_WHAT IS REQUIRED_
Your answer should consist only of the lines from the line containing "M418,1009H481L482,1063H416Z" through the last line below, each repeated exactly.

_INPUT DATA_
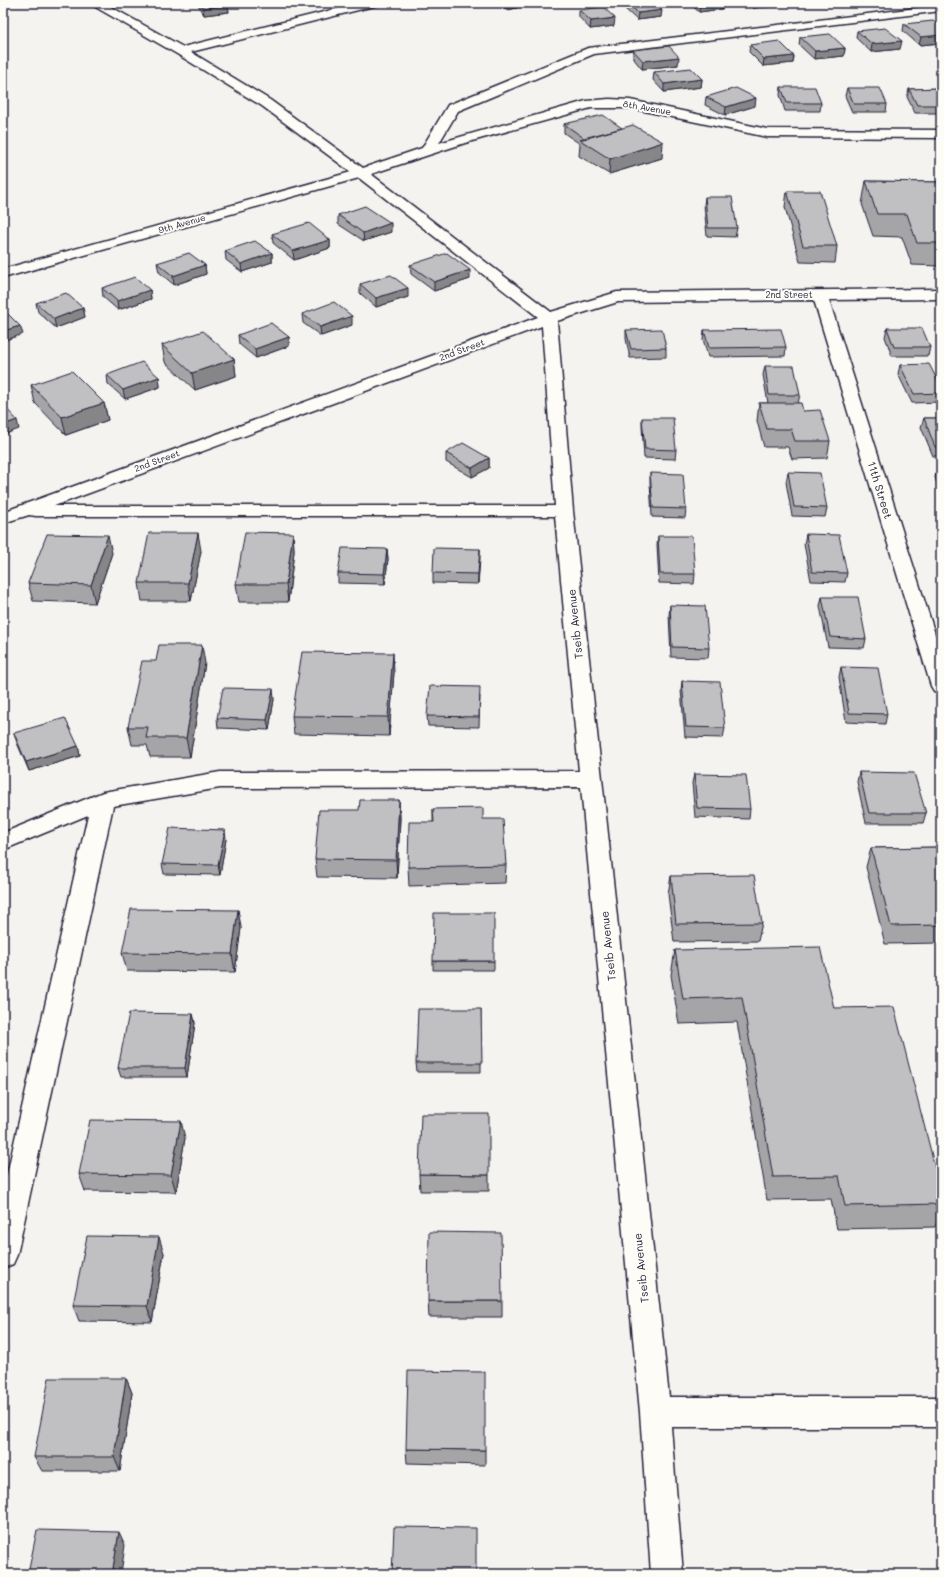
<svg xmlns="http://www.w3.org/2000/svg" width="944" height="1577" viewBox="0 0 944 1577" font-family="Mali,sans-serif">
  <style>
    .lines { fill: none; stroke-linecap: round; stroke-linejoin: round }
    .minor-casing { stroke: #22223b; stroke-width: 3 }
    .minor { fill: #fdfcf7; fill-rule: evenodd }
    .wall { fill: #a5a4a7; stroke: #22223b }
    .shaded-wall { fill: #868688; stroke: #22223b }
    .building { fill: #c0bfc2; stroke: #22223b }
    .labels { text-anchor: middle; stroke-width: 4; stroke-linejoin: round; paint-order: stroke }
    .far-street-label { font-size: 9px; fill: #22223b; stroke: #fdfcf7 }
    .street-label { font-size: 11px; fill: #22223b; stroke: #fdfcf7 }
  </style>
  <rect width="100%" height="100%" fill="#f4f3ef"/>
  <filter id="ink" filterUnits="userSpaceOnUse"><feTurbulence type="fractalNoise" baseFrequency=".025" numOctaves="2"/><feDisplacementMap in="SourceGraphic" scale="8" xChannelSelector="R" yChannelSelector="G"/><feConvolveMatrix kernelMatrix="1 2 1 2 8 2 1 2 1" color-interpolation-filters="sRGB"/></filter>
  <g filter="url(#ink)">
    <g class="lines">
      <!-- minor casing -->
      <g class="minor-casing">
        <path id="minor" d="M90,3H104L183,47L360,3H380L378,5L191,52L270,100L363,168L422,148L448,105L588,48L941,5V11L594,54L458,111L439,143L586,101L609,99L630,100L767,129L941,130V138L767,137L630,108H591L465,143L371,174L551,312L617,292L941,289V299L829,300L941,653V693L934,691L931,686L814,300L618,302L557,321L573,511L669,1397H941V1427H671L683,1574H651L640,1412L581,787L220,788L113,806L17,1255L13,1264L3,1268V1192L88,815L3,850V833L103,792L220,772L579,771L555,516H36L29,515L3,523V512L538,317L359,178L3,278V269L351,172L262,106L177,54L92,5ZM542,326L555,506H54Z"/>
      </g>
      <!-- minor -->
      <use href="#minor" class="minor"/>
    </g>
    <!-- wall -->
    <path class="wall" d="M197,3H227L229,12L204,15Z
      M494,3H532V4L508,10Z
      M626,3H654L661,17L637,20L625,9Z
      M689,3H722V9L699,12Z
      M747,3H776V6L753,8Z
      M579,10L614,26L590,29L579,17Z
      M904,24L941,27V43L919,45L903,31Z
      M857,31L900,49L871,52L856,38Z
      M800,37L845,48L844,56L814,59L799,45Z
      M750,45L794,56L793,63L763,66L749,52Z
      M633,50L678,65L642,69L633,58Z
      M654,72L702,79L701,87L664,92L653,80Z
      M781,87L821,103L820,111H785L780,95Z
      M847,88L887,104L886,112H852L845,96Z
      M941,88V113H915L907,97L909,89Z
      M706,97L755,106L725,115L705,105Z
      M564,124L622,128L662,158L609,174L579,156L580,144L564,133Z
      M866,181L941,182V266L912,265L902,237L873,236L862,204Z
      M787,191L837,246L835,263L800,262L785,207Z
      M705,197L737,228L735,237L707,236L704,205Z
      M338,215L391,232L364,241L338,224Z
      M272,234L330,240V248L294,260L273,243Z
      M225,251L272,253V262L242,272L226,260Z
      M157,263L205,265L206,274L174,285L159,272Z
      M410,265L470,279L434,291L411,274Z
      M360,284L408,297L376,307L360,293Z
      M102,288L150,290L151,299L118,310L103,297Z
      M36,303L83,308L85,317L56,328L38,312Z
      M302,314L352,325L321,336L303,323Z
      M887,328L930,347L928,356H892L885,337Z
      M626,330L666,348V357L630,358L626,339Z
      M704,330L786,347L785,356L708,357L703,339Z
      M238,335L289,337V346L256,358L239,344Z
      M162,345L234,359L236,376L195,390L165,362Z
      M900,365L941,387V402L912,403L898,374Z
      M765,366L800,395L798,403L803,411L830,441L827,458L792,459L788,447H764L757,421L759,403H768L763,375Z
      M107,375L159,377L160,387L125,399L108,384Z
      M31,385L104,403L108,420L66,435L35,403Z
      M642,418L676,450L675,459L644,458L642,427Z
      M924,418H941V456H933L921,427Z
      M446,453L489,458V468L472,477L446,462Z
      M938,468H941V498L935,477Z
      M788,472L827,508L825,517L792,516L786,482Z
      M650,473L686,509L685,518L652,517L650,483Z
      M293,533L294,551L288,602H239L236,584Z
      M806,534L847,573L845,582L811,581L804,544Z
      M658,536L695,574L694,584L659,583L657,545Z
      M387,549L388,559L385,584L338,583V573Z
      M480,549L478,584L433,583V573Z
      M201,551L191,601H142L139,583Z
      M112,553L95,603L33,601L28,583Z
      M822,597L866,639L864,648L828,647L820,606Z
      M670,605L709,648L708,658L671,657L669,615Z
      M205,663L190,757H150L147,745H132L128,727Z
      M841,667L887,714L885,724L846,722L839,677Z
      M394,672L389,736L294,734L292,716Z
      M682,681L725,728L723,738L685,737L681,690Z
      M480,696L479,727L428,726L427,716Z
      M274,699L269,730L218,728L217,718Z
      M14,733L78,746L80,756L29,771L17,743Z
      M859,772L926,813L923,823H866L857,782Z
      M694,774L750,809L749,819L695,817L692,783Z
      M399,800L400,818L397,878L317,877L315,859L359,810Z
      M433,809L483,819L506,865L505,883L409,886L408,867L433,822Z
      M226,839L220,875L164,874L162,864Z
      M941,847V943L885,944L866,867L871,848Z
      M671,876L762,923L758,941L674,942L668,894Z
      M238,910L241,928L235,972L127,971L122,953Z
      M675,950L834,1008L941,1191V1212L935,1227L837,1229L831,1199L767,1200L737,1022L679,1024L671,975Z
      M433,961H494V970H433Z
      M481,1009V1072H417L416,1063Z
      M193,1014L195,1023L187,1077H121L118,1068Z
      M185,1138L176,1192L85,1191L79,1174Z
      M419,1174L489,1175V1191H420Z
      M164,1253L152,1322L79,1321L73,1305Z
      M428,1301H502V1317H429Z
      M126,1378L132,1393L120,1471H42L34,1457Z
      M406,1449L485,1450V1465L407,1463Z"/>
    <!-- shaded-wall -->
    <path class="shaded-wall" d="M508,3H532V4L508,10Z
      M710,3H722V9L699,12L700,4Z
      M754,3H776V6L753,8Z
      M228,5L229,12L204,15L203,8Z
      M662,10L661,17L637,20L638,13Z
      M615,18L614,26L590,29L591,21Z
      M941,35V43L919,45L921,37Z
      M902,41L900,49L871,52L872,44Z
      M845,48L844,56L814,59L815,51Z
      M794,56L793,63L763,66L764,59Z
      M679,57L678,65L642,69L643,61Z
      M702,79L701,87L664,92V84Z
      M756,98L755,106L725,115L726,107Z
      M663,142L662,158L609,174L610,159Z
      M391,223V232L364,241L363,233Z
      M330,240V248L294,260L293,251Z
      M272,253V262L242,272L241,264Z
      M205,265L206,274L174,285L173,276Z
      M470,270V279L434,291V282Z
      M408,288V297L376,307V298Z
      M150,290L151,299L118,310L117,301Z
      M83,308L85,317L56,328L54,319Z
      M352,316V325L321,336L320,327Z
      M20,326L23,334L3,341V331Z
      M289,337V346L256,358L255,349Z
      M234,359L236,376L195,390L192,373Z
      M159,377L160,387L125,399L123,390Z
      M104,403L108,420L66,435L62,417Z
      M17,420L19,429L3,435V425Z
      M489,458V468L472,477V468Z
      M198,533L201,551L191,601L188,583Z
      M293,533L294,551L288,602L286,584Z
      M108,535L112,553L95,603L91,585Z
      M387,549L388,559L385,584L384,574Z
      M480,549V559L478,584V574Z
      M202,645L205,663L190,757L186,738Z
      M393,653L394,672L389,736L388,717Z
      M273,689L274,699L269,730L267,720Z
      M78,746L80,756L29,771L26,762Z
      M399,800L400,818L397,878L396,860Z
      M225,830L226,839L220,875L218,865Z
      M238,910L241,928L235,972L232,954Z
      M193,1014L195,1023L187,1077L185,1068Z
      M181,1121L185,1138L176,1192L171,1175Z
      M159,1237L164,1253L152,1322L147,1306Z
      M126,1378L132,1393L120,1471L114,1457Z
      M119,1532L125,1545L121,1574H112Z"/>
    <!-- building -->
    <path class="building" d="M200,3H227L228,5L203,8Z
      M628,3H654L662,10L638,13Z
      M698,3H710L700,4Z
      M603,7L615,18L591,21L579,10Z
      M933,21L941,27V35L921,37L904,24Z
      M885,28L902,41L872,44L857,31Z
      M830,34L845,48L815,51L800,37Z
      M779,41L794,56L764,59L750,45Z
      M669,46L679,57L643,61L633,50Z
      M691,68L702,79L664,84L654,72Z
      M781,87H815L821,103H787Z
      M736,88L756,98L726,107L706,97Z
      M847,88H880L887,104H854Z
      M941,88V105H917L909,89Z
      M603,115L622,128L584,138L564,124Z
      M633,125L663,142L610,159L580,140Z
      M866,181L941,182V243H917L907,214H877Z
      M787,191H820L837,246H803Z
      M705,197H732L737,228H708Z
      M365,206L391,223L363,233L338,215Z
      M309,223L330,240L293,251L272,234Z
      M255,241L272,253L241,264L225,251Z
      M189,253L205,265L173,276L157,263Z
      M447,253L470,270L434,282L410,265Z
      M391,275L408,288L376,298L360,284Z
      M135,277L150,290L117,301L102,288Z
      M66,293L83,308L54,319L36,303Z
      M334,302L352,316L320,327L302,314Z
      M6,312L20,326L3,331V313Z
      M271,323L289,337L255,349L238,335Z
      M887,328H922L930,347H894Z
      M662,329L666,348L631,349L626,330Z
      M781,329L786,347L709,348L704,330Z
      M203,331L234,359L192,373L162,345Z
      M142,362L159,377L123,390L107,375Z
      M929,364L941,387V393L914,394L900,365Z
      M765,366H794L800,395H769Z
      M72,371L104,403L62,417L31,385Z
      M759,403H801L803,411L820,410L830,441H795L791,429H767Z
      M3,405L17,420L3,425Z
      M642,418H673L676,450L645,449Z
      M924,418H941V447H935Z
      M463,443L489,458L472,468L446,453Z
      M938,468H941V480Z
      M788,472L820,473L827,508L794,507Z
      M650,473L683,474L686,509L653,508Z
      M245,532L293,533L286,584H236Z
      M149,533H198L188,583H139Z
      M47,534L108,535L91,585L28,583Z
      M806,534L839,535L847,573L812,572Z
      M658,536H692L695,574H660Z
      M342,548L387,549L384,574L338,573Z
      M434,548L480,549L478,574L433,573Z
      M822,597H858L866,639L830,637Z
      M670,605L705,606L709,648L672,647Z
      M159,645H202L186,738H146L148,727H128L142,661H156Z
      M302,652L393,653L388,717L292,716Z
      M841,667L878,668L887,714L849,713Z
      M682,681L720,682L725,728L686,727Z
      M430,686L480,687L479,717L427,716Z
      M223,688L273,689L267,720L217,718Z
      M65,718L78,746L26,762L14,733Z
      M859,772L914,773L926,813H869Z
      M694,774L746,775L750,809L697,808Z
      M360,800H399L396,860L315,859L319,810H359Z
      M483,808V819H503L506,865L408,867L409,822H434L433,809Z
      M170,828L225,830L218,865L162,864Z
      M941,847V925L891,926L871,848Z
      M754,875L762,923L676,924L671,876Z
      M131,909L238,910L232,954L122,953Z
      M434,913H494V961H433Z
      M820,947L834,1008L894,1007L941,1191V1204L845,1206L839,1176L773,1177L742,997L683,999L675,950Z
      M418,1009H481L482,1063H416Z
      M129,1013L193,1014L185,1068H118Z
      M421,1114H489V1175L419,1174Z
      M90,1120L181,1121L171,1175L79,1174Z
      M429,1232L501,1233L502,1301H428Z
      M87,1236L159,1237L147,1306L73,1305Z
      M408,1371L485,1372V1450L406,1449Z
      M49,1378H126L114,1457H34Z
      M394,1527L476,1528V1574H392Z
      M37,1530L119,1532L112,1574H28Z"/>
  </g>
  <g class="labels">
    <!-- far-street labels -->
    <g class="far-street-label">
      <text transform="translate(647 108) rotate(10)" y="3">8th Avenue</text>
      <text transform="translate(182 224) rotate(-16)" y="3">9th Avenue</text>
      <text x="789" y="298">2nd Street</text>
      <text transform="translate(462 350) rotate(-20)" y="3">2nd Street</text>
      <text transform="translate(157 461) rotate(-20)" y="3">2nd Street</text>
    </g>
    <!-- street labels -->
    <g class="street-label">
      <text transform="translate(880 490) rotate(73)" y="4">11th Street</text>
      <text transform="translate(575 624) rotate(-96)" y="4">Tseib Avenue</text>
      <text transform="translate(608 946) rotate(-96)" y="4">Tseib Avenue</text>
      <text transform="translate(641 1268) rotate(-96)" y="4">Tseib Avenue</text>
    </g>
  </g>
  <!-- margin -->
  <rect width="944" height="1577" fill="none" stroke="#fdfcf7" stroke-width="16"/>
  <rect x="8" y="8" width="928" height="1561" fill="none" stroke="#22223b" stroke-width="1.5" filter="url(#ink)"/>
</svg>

_THE ANSWER_
      M418,1009H481L482,1063H416Z
      M129,1013L193,1014L185,1068H118Z
      M421,1114H489V1175L419,1174Z
      M90,1120L181,1121L171,1175L79,1174Z
      M429,1232L501,1233L502,1301H428Z
      M87,1236L159,1237L147,1306L73,1305Z
      M408,1371L485,1372V1450L406,1449Z
      M49,1378H126L114,1457H34Z
      M394,1527L476,1528V1574H392Z
      M37,1530L119,1532L112,1574H28Z"/>
  </g>
  <g class="labels">
    <!-- far-street labels -->
    <g class="far-street-label">
      <text transform="translate(647 108) rotate(10)" y="3">8th Avenue</text>
      <text transform="translate(182 224) rotate(-16)" y="3">9th Avenue</text>
      <text x="789" y="298">2nd Street</text>
      <text transform="translate(462 350) rotate(-20)" y="3">2nd Street</text>
      <text transform="translate(157 461) rotate(-20)" y="3">2nd Street</text>
    </g>
    <!-- street labels -->
    <g class="street-label">
      <text transform="translate(880 490) rotate(73)" y="4">11th Street</text>
      <text transform="translate(575 624) rotate(-96)" y="4">Tseib Avenue</text>
      <text transform="translate(608 946) rotate(-96)" y="4">Tseib Avenue</text>
      <text transform="translate(641 1268) rotate(-96)" y="4">Tseib Avenue</text>
    </g>
  </g>
  <!-- margin -->
  <rect width="944" height="1577" fill="none" stroke="#fdfcf7" stroke-width="16"/>
  <rect x="8" y="8" width="928" height="1561" fill="none" stroke="#22223b" stroke-width="1.5" filter="url(#ink)"/>
</svg>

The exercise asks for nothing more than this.